BEGIN PASSAGE FOR REVIEW

Big Idea (BI) 1 is the first of the major themes of AP Seminar.
You can sort of think of the BIs as the framework for the course. They cover the main things that you will be doing, and the ways that you will go about completing, the Performance Tasks (PTs) and final exam.
Question and Explore covers a lot of the preliminary tasks that you'll be completing when starting a PT, or even just a simple assignment. Questioning the world and exploring interesting topics is part of what makes AP Seminar such a compelling class!
You as the student have the opportunity to explore areas that you find interesting. While this seems easy, there are more efficient, scholarly ways to go about asking questions and exploring than others, and we'’ll be discussing them in this guide.

Essential Questions

College Board has identified 8 essential questions that you should be asking yourself in regards to this Big Idea:
  • How does the context of a problem or issue affect how it is interpreted or presented?

END PASSAGE FOR REVIEW

▶ [ACTIVITY] Pick up the passage on Big Idea 1 of AP Seminar after its last line and keep writing it. You won't need the records for this.

BEGIN SUPPLIED INFORMATION

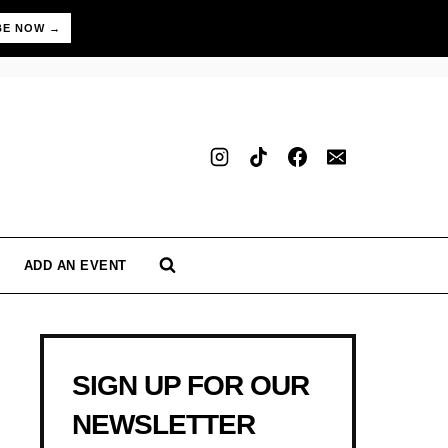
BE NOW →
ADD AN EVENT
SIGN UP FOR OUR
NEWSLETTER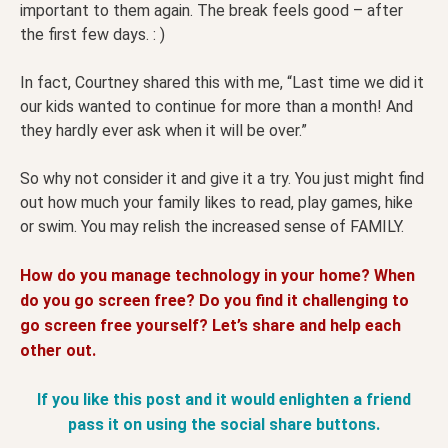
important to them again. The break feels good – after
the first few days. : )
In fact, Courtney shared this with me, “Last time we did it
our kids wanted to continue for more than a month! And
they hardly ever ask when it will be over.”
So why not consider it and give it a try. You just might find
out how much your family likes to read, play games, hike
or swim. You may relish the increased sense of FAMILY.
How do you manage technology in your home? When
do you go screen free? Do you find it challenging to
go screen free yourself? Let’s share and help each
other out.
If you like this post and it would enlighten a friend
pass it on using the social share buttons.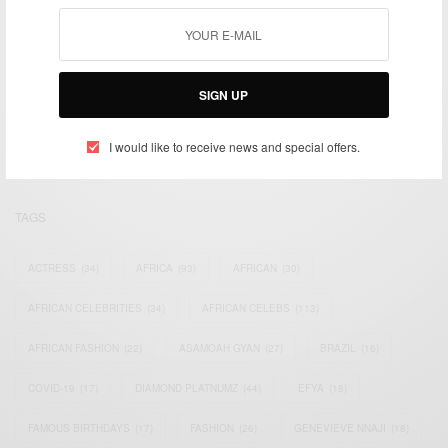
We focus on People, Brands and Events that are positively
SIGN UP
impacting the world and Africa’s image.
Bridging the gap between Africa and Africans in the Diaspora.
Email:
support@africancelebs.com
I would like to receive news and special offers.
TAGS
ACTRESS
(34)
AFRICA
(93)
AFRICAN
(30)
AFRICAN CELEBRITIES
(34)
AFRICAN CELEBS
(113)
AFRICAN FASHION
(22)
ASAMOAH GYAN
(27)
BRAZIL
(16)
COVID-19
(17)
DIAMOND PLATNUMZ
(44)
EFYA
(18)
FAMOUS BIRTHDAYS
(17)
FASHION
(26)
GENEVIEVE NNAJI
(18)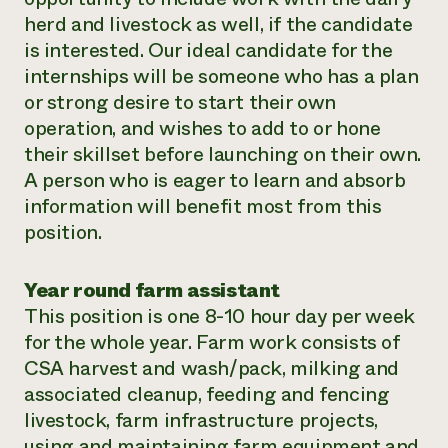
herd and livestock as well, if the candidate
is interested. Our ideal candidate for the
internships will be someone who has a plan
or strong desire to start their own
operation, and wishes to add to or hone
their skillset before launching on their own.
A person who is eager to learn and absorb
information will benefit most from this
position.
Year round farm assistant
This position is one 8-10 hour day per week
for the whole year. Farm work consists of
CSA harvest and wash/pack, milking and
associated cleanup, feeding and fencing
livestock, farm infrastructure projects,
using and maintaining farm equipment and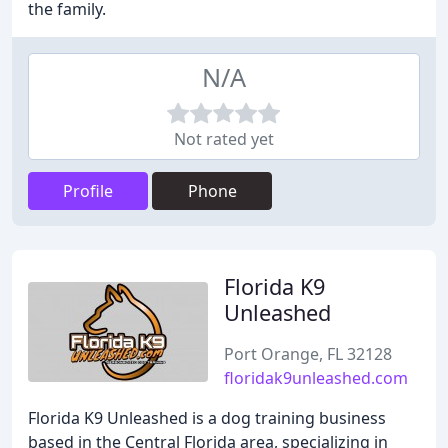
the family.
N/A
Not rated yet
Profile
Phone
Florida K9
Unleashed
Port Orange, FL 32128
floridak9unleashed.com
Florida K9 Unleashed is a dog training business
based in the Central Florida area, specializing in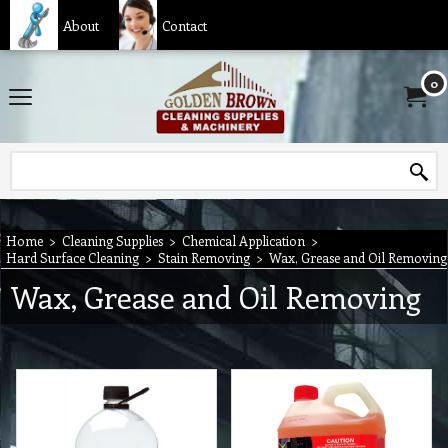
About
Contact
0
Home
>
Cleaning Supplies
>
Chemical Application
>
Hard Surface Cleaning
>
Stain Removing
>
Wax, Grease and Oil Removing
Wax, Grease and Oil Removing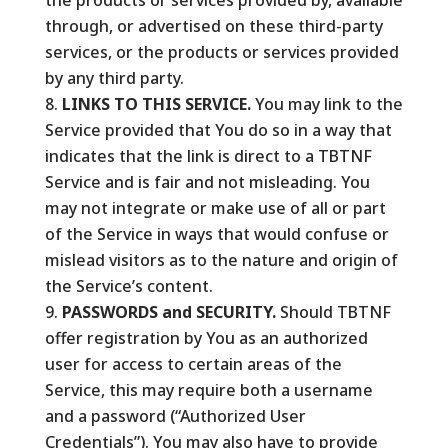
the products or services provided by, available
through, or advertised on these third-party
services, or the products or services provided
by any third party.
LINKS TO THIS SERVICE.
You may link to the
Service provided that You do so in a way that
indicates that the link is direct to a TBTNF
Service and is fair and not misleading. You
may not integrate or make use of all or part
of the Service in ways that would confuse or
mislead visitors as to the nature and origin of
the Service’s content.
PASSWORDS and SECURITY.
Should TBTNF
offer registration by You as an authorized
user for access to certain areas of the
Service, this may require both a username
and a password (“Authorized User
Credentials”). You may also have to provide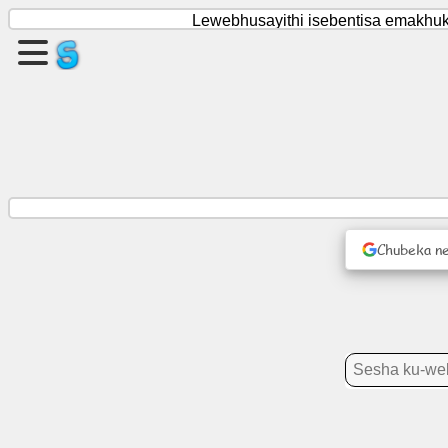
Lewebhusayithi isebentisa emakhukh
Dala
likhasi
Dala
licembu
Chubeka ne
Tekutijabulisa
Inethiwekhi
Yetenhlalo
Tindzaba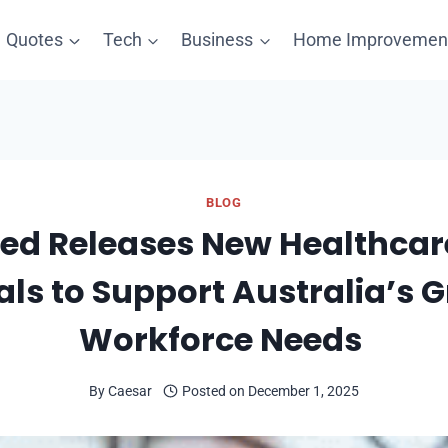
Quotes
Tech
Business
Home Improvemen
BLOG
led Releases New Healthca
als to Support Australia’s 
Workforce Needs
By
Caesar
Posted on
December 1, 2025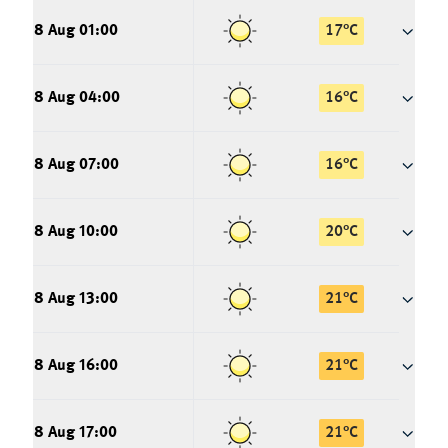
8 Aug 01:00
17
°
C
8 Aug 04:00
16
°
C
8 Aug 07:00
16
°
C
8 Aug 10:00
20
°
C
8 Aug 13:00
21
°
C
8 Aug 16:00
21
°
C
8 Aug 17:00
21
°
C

END SUPPLIED INFORMATION

▶ [WRITTEN ANSWER]
  • How might others see the problem or issue differently?
  • What questions have yet to be asked?
  • What voices or perspectives are missing in my research?
  • What do I want to know, learn, or understand?
  • How does my research question shape how I go about trying to answer it?
  • What information do I need to answer my question?
  • What keywords should I use to search for information about this topic?
Source:Β College Board
Now, you do not need to be asking yourself these questions every time you read an article or compile research. Instead, these are questions that you should consider when you start your research process and be thinking of throughout it. ✍️
Quick Tip: The Essential Questions are here to guide you, but you do not need to get too hung up on them. Instead, refer back to them if you are having trouble understanding exactly what you should be doing in Big Idea 1.
Quick Tip: It might be helpful to write down these questions on a sheet of paper or flashcard for reference as you do your research.

Questioning and Exploring Tips

Before you can begin research, you need to have a research question. Before you can have a research question, you need to have a clear topic.

Research Topics

In both PI's, you'll need to come up with a topic. In Performance Task 1, you will need to work with your group to come up with a good topic. As long as it's an "academic or real-world problem or issue," the sky's the limit! In Performance Task 2, you'll be working individually but must work within the stimulus materials.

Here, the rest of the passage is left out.